In tandem with these processes, the Welsh Government has developed a National Clinical Framework, which is a novel approach to governance and planning of high-quality services in Wales (Welsh Government, 2021a). The NHS Executive oversees the implementation of the National Clinical Framework and provides further support through its national programmes and networks. The National Clinical Framework is underpinned by the introduction of quality statements that set out in more detail the standards and outcomes expected from particular clinical services. All NHS organizations are expected to adopt quality management systems and provide annual reports on quality, in line with indicators outlined within each quality statement. In 2020, the Welsh Government also introduced legislation that outlines a duty of candour for NHS organizations to be open and honest regarding any failures to provide high-quality and safe services (Welsh Government, 2020).
2.4.4. Health and social care in Northern Ireland
In Northern Ireland, the Minister for Health is responsible for setting priorities for health and social care in annual “Commissioning Plan Directions, Indicators and the Programme for Government” (Department of Health Northern Ireland, 2018) and through national plans and strategies. National policy continues to be guided by the 10-year strategy published in 2016: “Health and Well-being 2026: Delivering Together” (Department of Health Northern Ireland, 2016), which was published in response to a review chaired by Professor Rafael Bengoa in 2016 (see section 6.1 Analysis of recent reforms). This review outlined some of the persistent structural, financial and demographic challenges faced by the Northern Ireland health system (Bengoa, 2016).
The Health and Social Care Board and Public Health Agency are required to respond to Commissioning Plan Directions by producing annual commissioning plans (HSCB Northern Ireland, 2019a). Performance against Commission Plan Directions is monitored using an agreed outcomes framework, the “Indicators of Performance Direction” (HSCB Northern Ireland, 2019b). The Health and Social Care Board commission health and social care, and reviews the performance of five health and social care trusts and the Northern Ireland Ambulance Service, in conjunction with five local commissioning groups, which are also responsible for commissioning social care services.
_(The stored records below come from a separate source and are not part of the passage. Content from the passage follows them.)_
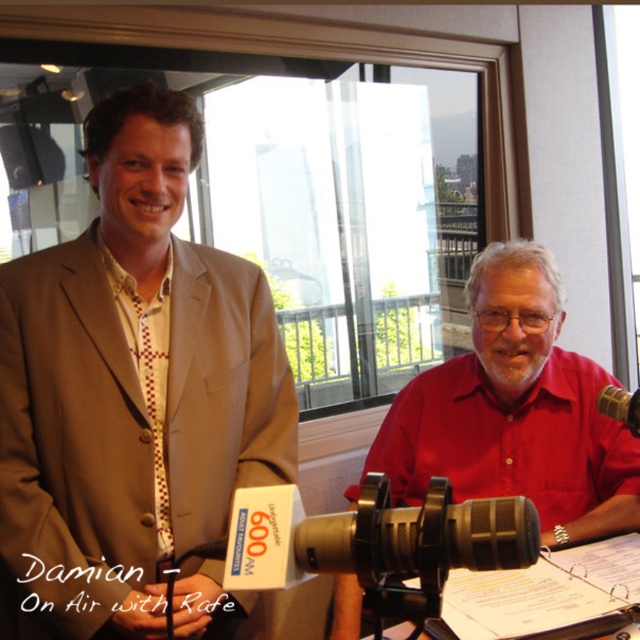
The height and width of the screenshot is (640, 640). I want to click on matte beige suit at center, so click(x=129, y=388).

Which of these two, matte beige suit at center or black matte microphone at lower center, stands shorter?

With less height is black matte microphone at lower center.

Is point (156, 488) more distant than point (532, 561)?

Yes, it is.

I want to click on matte beige suit at center, so click(x=129, y=388).

Is matte beige suit at center bigger than black plastic microphone at lower center?

Indeed, matte beige suit at center has a larger size compared to black plastic microphone at lower center.

Does point (172, 413) come in front of point (468, 595)?

Yes, it is.

The height and width of the screenshot is (640, 640). What are the coordinates of `matte beige suit at center` in the screenshot? It's located at (129, 388).

Who is more distant from viewer, (93,280) or (614,458)?

Point (614,458)

Who is higher up, matte beige suit at center or red matte shirt at center?

Positioned higher is matte beige suit at center.

Does point (144, 300) lie behind point (419, 474)?

That is False.

This screenshot has width=640, height=640. In order to click on matte beige suit at center in this screenshot , I will do `click(129, 388)`.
While local commissioning groups can technically commission services from any appropriate provider, health and social care trusts are the main provider by default, and in reality, the relationship between local commissioning groups and health and social care trusts is linked to planning rather than commissioning.
Northern Ireland is currently developing a new planning model for health and social care services, which is due to be implemented in April 2022, centred around developing an ICS model (Department of Health Northern Ireland, 2021). A regional board will be established under the direction of the Department of Health in partnership with the Public Health Agency, which will oversee five separate Area Integrated Partnership Boards, one for each pre-existing health and social care trust (see section 6.2 Future developments).